Well, that might not be true, according to the New York Times. Ivins did give investigators a sample of his own anthrax -- which allegedly matched the strain used in the attacks -- but the FBI botched the testing process.
But F.B.I. officials acknowledged at the closed-door briefing, according to people who were there, that the sample Dr. Ivins gave them in 2002 did in fact come from the same strain used in the attacks, but, because of limitations in the bureau's testing methods and Dr. Ivins's failure to provide the sample in the format requested, the F.B.I. did not realize that it was a correct match until three years later.
That closed-door briefing came as the FBI has agreed to begin providing more details about the science underpinning its case against Ivins.
The bureau is coming forward with more information at least partly in response to the experts who have publicly expressed skepticism about the FBI's case, which concluded that Ivins was the one and only person involved in the attacks.
Last week the Department of Justice gave a private briefing to Congress and this week the DOJ plans to make the new details public, the Times reports.
According to those who attended last week's briefing, the FBI appears to be backpeddling on some initial components of its case against Ivins.
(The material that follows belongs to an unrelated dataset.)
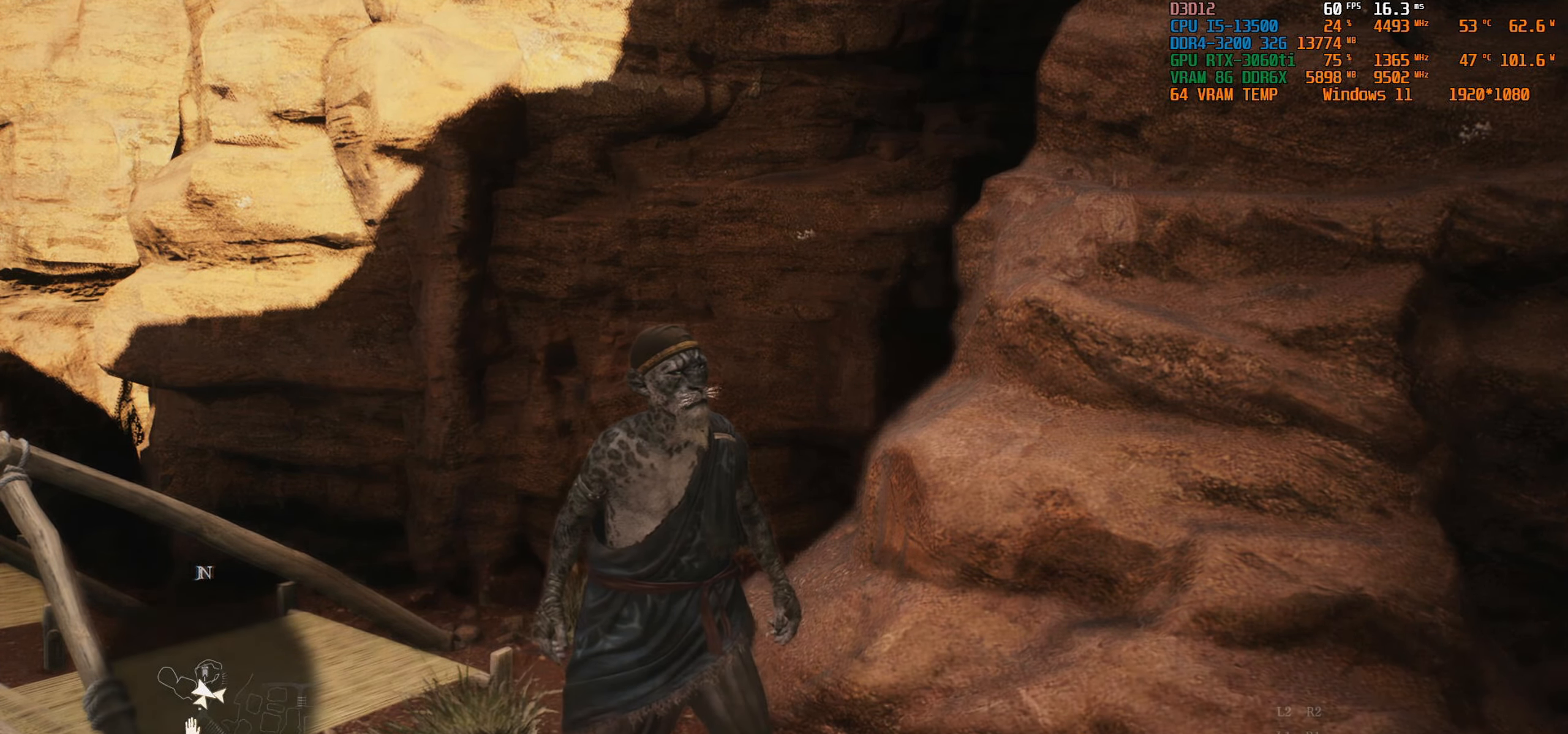
{"buttons": [], "left_stick": "center", "right_stick": "center", "events": []}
In addition to the new version regarding the anthrax sample Ivins provided in 2002, investigators now say the envelopes used in the mail attacks were more widely available than initially suggested.
Investigators said two weeks ago that the envelopes were unique and easily traced back to the Maryland post office near Ivins' home. But reports from the close-door session say that is not the case.
Many scientists are looking forward to hearing details of the investigation, but do not expect the science to persuade all the skeptics.
"I expect people to be dazzled by the science. I am worried that people will confuse solid science (and I expect the science to be very good) with a solid case," Gigi Gonvall, a senior associate at the Center for Biosecurity at the University of Pittsburgh Medical Center, told TPMmuckraker this morning.
"The science will only take you so far."





Please!!! BACKPEDAL!
August 18, 2008 10:35 AM | Reply | Permalink
Maybe "backpeddling" is unintentionally appropriate. The story they were originally peddling (selling) had its weak points and they are now walking it back a bit.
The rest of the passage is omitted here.